Doyle dismissed possible concerns about the food scientist members of the panel being too closely linked to the food industry, noting that about one-third of the panel was made up of microbiologists.
Barbara Haumann, a spokeswoman for the Organic Trade Association, said the group is not trying to make safety claims.
“It is not that foods are safer,” she said, adding that the organization has not updated the list of studies since assembling it in 2002.
But “the overuse of animal antibiotics does lead to superstrains of antibiotic resistant bacteria,” she said. “Organic producers chose not to routinely use antibiotics because the studies have shown a concern.”

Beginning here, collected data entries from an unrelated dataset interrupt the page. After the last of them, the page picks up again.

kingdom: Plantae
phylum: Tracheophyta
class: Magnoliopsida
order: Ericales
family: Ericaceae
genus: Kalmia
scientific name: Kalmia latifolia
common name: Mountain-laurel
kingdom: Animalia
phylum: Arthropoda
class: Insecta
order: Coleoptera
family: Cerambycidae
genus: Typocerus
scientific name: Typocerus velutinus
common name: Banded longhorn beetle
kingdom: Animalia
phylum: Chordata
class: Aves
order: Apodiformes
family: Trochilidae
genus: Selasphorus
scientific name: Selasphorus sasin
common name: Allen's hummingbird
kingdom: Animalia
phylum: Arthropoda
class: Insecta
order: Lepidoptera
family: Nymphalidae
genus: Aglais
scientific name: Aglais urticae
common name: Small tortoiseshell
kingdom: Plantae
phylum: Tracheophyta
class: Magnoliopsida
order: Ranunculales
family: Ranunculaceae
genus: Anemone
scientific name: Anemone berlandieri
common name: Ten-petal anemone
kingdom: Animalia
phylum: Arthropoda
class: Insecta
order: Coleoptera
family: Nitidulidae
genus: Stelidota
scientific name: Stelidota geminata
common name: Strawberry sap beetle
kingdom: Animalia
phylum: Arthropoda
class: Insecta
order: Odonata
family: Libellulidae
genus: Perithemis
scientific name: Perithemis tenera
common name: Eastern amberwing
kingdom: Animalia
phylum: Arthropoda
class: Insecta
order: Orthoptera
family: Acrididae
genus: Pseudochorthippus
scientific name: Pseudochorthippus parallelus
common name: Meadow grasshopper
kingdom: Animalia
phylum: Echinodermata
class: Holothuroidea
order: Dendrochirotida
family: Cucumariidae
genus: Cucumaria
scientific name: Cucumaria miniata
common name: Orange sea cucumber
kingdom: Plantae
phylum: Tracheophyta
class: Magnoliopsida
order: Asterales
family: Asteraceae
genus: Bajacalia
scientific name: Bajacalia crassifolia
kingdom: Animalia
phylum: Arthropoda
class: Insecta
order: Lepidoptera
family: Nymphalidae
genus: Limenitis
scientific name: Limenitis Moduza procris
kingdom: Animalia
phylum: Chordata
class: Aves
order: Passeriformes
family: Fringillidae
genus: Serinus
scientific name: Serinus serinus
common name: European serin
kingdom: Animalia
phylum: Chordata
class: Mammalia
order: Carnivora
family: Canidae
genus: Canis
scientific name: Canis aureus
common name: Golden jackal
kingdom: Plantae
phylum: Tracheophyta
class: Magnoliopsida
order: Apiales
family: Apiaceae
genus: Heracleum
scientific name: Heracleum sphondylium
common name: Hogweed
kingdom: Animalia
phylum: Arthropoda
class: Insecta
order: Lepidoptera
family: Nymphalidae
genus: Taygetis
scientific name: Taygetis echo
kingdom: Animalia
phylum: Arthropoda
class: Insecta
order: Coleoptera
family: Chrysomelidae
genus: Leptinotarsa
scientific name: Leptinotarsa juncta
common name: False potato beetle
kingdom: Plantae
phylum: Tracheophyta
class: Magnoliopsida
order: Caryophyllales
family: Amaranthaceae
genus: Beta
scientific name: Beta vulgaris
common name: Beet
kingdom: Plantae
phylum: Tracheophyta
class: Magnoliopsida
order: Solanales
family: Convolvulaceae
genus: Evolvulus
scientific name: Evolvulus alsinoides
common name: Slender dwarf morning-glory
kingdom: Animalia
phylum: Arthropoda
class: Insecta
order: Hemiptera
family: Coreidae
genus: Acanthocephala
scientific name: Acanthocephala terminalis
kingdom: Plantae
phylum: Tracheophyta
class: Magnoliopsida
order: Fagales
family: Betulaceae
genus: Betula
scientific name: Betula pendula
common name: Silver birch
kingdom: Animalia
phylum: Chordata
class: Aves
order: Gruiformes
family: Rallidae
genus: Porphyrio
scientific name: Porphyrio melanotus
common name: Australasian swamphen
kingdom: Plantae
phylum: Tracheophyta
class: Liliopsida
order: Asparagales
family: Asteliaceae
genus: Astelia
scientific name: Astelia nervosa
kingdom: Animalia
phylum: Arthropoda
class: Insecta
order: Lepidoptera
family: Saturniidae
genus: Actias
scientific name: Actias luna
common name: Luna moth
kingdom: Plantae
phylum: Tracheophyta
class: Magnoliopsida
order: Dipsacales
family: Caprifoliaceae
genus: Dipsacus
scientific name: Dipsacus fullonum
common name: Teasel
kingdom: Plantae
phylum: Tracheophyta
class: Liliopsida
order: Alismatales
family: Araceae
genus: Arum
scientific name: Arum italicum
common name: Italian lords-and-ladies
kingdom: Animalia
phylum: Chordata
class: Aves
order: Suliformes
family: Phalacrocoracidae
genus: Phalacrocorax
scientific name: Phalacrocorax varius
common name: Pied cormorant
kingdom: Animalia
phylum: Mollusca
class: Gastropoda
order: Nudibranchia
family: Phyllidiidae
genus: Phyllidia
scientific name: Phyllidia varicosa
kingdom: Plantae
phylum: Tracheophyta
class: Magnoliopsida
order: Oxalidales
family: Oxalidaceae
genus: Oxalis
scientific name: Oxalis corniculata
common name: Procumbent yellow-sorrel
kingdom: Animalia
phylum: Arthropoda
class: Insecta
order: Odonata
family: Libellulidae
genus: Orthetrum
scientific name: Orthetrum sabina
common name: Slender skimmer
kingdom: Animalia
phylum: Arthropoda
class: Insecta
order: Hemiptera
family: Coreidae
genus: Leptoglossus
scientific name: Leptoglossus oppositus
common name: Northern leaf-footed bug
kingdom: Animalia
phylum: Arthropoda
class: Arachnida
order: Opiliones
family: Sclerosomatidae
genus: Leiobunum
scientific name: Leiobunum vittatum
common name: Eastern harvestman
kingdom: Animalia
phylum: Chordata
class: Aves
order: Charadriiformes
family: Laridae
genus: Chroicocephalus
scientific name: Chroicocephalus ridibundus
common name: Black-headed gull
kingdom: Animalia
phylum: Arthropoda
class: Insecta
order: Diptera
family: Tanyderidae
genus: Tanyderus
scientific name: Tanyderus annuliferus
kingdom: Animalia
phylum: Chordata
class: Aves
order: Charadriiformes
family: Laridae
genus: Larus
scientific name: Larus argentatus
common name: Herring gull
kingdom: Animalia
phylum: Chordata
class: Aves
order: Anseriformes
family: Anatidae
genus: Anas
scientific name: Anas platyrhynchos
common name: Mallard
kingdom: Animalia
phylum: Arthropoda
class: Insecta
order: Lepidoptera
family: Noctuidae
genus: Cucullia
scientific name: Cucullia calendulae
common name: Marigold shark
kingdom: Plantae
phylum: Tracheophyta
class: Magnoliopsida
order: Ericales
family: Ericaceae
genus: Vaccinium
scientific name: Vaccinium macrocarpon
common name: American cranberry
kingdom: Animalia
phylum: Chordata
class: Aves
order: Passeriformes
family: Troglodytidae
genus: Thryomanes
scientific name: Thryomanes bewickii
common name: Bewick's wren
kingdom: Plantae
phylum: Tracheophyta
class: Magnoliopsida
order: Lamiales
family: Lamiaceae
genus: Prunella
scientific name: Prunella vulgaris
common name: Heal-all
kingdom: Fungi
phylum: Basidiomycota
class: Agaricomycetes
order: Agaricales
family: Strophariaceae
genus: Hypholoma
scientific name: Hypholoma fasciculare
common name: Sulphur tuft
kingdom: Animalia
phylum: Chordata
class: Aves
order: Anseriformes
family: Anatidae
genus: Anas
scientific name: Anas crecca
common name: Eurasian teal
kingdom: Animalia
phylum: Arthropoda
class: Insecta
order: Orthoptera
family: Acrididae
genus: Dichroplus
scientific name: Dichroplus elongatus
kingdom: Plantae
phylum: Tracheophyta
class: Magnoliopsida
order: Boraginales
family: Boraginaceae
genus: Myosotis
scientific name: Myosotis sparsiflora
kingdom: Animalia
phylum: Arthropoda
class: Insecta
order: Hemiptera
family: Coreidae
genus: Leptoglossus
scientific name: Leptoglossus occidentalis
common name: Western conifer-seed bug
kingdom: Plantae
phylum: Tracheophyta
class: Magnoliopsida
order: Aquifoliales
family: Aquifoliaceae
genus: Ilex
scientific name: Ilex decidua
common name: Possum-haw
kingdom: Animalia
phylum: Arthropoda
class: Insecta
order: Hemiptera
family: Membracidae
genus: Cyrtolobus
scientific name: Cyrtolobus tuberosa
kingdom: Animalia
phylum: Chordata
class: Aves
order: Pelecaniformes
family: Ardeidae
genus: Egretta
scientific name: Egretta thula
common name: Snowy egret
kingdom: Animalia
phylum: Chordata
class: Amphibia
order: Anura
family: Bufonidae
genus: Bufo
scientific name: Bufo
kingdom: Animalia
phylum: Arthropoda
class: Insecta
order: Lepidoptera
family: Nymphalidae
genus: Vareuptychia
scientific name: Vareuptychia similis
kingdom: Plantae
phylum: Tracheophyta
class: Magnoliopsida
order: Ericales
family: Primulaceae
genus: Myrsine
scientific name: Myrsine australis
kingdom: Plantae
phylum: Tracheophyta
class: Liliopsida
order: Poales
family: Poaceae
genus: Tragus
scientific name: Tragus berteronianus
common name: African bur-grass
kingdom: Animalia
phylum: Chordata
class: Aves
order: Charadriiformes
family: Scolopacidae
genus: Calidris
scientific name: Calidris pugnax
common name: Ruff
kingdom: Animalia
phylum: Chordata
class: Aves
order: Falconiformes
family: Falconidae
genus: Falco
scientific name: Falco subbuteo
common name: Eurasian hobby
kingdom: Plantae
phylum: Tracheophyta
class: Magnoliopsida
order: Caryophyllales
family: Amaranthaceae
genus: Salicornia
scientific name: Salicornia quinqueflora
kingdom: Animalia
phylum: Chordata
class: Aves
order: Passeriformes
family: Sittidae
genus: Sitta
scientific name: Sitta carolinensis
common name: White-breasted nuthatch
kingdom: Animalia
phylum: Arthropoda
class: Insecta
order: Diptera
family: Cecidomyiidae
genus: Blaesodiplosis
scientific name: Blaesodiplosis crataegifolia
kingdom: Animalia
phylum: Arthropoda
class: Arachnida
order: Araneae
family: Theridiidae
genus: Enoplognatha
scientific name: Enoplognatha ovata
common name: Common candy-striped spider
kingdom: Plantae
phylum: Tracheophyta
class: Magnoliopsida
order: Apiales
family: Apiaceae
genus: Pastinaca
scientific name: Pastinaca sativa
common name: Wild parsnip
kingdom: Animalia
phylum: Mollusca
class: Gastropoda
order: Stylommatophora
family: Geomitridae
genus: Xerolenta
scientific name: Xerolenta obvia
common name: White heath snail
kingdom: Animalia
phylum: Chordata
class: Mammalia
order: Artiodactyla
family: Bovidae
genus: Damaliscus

Doyle said animal antibiotics may actually make food safer to eat in some instances.
“If you go to the grocery store, about 50 percent are contaminated with campylobacter. It is even higher with free-range chickens,” which are not raised in chicken houses and do not get injections, he said. Campylobacter – the bacteria most likely to give Americans food poisoning – is killed if chicken is prepared properly.
Still, Doyle and the group said they are not trying to change the eating habits of Americans.
“People have their preference. It is not our goal to dissuade people from buying organic or natural foods,” he said.
“We want to put the entire picture in perspective so people can better appreciate the big picture and the science behind it,” he said.